Peut-être aussi que le choix d’Ali et de ses entraîneurs dénotait une conception différente et, sur ce point, moins «old school» de la préparation physique. Comme l’écrit en effet Frazier dans son livre, Box Like the Pros : renforcer son corps en encaissant l’impact d’un medicine ball «est ce que Joe Louis et Rocky Marciano et Henry Armstrong et Sandy Saddler faisaient. Certains entraîneurs aujourd’hui vous diront que c’est une mauvaise méthode, qui n’a aucune utilité pour raffermir votre corps, mais ils ont tort.

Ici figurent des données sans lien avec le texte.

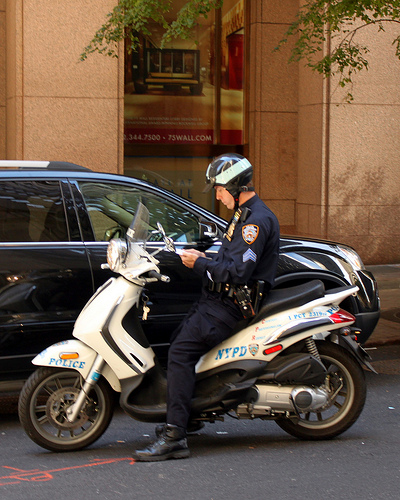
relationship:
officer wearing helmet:
[126, 149, 283, 463] [202, 153, 262, 190]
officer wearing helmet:
[126, 149, 283, 463] [198, 152, 259, 213]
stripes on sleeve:
[237, 239, 263, 271] [184, 209, 284, 287]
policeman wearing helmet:
[166, 150, 274, 440] [199, 149, 254, 193]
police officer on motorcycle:
[130, 151, 280, 463] [19, 203, 373, 449]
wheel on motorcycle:
[12, 369, 119, 460] [19, 203, 373, 449]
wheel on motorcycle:
[263, 338, 368, 446] [19, 203, 373, 449]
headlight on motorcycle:
[103, 239, 125, 271] [19, 203, 373, 449]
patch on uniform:
[239, 248, 262, 267] [212, 209, 273, 276]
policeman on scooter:
[166, 150, 274, 440] [10, 192, 373, 456]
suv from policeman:
[0, 157, 382, 407] [166, 150, 274, 440]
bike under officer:
[17, 198, 383, 447] [126, 149, 283, 463]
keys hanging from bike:
[138, 293, 152, 324] [17, 198, 383, 447]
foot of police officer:
[132, 418, 192, 460] [130, 151, 280, 463]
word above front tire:
[46, 355, 86, 371] [16, 360, 113, 452]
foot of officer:
[109, 408, 197, 472] [99, 147, 363, 390]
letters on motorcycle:
[206, 337, 248, 359] [19, 203, 373, 449]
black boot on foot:
[129, 418, 190, 465] [126, 420, 196, 466]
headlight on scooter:
[103, 234, 134, 271] [10, 192, 373, 456]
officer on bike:
[126, 149, 283, 463] [17, 198, 383, 447]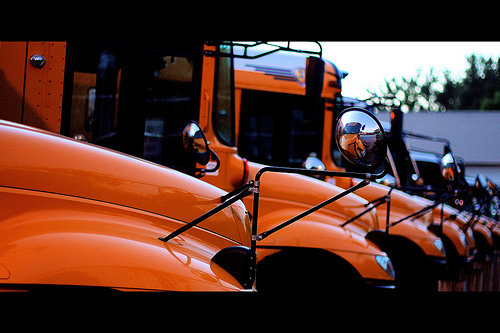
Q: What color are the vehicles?
A: Orange.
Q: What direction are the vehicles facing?
A: Right.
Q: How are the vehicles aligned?
A: In a row.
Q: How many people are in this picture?
A: None.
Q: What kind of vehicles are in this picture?
A: Buses.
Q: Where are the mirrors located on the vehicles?
A: On the side.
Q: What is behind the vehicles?
A: Trees.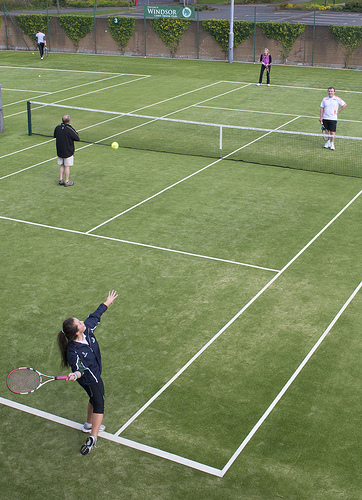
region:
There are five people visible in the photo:
[25, 16, 344, 417]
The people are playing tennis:
[16, 9, 357, 399]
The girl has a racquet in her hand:
[15, 301, 180, 497]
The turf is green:
[21, 166, 359, 458]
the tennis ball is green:
[27, 75, 189, 218]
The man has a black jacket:
[40, 98, 133, 223]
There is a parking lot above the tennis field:
[23, 5, 358, 77]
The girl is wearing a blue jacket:
[23, 274, 170, 453]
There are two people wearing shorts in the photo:
[24, 15, 359, 460]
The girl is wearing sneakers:
[34, 259, 168, 481]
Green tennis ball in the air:
[109, 141, 118, 148]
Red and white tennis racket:
[4, 366, 71, 393]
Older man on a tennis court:
[54, 114, 81, 186]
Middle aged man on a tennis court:
[319, 86, 347, 149]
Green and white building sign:
[143, 6, 195, 20]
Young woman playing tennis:
[46, 289, 120, 455]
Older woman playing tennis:
[256, 47, 270, 85]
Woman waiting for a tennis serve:
[258, 48, 272, 84]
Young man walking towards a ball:
[34, 31, 46, 58]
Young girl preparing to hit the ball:
[55, 288, 115, 452]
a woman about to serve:
[3, 279, 123, 469]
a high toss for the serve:
[105, 139, 125, 154]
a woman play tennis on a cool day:
[53, 278, 123, 459]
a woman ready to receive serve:
[247, 43, 278, 91]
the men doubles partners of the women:
[39, 68, 351, 201]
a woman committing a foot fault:
[4, 284, 127, 467]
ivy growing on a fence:
[10, 17, 321, 63]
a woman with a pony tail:
[4, 282, 125, 466]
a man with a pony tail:
[42, 109, 79, 185]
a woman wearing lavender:
[246, 46, 273, 92]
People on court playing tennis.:
[254, 45, 349, 161]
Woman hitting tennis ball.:
[6, 283, 144, 458]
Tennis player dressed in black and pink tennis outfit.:
[255, 48, 279, 88]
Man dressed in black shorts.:
[317, 116, 340, 132]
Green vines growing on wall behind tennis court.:
[148, 18, 252, 55]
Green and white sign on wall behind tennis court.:
[139, 0, 202, 27]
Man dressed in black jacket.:
[46, 120, 90, 161]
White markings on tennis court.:
[104, 177, 359, 478]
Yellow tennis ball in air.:
[104, 137, 131, 156]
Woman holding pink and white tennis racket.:
[5, 355, 78, 397]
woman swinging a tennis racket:
[3, 273, 132, 467]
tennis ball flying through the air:
[107, 127, 123, 161]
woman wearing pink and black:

Les boxeurs de la vieille école étaient des durs et étaient en forme, et le medicine ball les aidait à l’être. (…) Servez-vous du medicine ball correctement, et vous serez le boxeur le plus résistant dans le ring le soir du combat!».

5. Lors de son camp, Frazier n’étudia pas de films des combats d’Ali pour se préparer, et il ne chercha à apporter aucune modification, même minime, à son style. La raison de ce fait est simple: ses entraîneurs, Yank Durham et Eddie Futch, s’étaient employés depuis plusieurs années à lui donner tous les outils pour avoir une efficacité maximale contre Ali, en prévision d’un combat qui, dans leur esprit, allait forcément se réaliser un jour. Ils considéraient donc que le style de «Smokin’ Joe» était à point, et ne requérait aucun ajustement.

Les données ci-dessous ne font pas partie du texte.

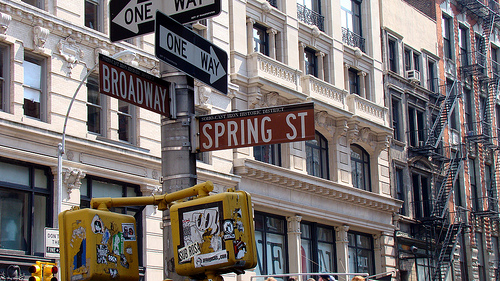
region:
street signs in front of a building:
[62, 2, 312, 279]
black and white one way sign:
[151, 10, 236, 88]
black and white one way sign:
[111, 0, 226, 30]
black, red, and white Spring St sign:
[197, 108, 324, 150]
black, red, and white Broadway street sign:
[94, 55, 187, 118]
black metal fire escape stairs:
[409, 7, 494, 271]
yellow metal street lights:
[48, 183, 262, 275]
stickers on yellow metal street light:
[176, 198, 257, 274]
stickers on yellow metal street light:
[65, 213, 144, 279]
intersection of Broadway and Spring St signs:
[97, 35, 320, 160]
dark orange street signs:
[91, 57, 313, 149]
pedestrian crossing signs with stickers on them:
[162, 190, 259, 272]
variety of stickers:
[65, 199, 257, 274]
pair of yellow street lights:
[28, 257, 62, 279]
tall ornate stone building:
[235, 5, 399, 272]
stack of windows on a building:
[381, 26, 449, 271]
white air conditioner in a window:
[406, 68, 419, 83]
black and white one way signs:
[107, 0, 227, 95]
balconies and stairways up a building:
[413, 2, 498, 278]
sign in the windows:
[250, 223, 363, 279]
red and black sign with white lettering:
[192, 100, 317, 150]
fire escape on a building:
[420, 75, 460, 280]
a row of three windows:
[240, 20, 370, 95]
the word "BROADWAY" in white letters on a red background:
[100, 60, 170, 110]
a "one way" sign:
[151, 10, 231, 90]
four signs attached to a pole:
[95, 0, 315, 180]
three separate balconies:
[250, 50, 395, 131]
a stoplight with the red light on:
[27, 260, 62, 279]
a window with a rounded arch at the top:
[345, 140, 370, 190]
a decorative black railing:
[342, 29, 364, 50]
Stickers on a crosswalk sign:
[176, 194, 258, 272]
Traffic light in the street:
[30, 261, 95, 279]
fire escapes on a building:
[411, 85, 471, 268]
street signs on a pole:
[95, 44, 300, 161]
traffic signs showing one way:
[135, 13, 253, 86]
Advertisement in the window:
[259, 219, 367, 279]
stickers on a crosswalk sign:
[60, 191, 309, 273]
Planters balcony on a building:
[281, 11, 376, 61]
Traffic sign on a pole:
[33, 220, 80, 264]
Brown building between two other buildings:
[249, 3, 398, 252]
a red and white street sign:
[193, 98, 318, 153]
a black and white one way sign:
[152, 5, 240, 94]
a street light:
[51, 40, 141, 224]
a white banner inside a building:
[247, 230, 360, 279]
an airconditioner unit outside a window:
[402, 69, 424, 84]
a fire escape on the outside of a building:
[404, 76, 465, 173]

Les principaux éléments du style de Frazier qui devaient favoriser son succès étaient les suivants : bouger constamment le tronc afin d’esquiver les coups et de se positionner plus facilement à courte distance; demeurer penché afin de forcer Ali à frapper vers le bas (ce qu’il n’avait pas l’habitude de faire); et frapper abondamment au corps, afin d’affaiblir Ali et de ne pas lui donner la chance d’utiliser ses habiles esquives lorsque frappé en direction de la tête.

Une préparation un peu plus spécifique eut toutefois lieu sur le plan stratégique. Entre autres, Eddie Futch avait remarqué que la mécanique de l’uppercut de la droite d’Ali était incorrecte et le plaçait dans une position vulnérable, laissant sa tête à découvert pendant une trop longue période de temps. Il donna donc à Frazier l’instruction de lancer un crochet de gauche par-dessus l’uppercut d’Ali (voir la photo à la une de cet article), une stratégie qui fonctionna si bien qu’elle produisit le knockdown du 15e round .

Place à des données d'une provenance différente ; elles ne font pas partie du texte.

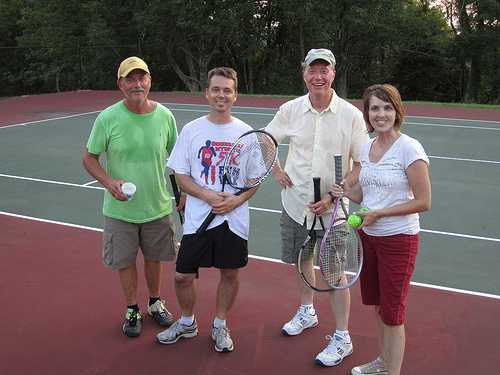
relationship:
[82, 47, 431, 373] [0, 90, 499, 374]
people on top of tennis court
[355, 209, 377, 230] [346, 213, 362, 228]
hand holding tennis ball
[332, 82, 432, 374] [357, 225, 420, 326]
woman wearing shorts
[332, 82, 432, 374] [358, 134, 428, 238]
woman wearing top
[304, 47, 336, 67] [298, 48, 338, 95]
hat on top of head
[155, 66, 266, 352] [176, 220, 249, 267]
man wearing shorts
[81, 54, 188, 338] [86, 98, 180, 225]
man wearing shirt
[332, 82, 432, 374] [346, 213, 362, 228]
woman holding tennis ball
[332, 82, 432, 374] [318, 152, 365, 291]
woman holding racket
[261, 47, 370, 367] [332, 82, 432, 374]
man standing next to woman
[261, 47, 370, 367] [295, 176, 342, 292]
man holding racket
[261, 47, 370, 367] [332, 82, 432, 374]
man next to woman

6. De façon générale, Ali ne démontra pas le même sérieux que Frazier dans sa préparation. Des journalistes remarquèrent qu’il lui arriva de manquer des séances d’entraînement. Sa consommation abondante de Pepsi fut aussi notée, et explique sans doute en partie pourquoi, sur certaines photos prises avant le combat, il apparaît légèrement ventru. À l’inverse, l’assiduité de Frazier fut sans faille. Dans son livre Box Like the Pros, «Smokin’ Joe» indique avec précision quelle était sa routine d’entraînement alors qu’il était champion du monde. En voici la base, qui pouvait subir de jour en jour quelques variations :

– Réchauffement : 2 rounds
Shadow boxing : 2 rounds
Sparring : 2 à 12 rounds
– Sac de sable : 3 rounds
Speed bag : 3 rounds
– Frappes sur des mitaines ou sur un double-end bag : 3 rounds
– Exercices avec le medicine ball sous la direction de l’entraîneur
– Saut à la corde : 5 à 15 minutes
– Exercices callisthéniques : 3 séries de 25 push-ups et 3 séries de 10 pull-ups

Telle fut la préparation de Joe Frazier en prévision du 8 mars 1971. Les notes de Dave Wolf révèlent qu’il ne dormit pas dans la nuit du 7 au 8, tant était grande sa nervosité. Les mêmes notes révèlent aussi que Frazier, malgré tout, demeura lucide dans les heures précédant l’affrontement. Il considérait comme bonnes ses chances de l’emporter, mais envisageait également la possibilité d’une défaite, dont il n’aurait toutefois pas à rougir. Les dieux de la boxe, sans doute impressionnés par sa préparation exemplaire, lui furent cependant favorables. Devant la foule du Madison Square Garden, qui était largement contre lui et encourageait son adversaire, il domina «The Greatest» et imposa à la postérité une conclusion immuable, qui ne pourra jamais être niée: le grand Joe Frazier, et non pas Muhammad Ali, a remporté le combat du siècle.

2 Comments

  1. Guylain Ramsay

    8 mars 2014 at 13 h 52 min

    Merci Martin; très intéressant d’avoir ces détails!

  2. 12 rounds

    10 mars 2014 at 16 h 15 min

    Merci Guylain. Ça fait toujours plaisir de recevoir tes commentaires!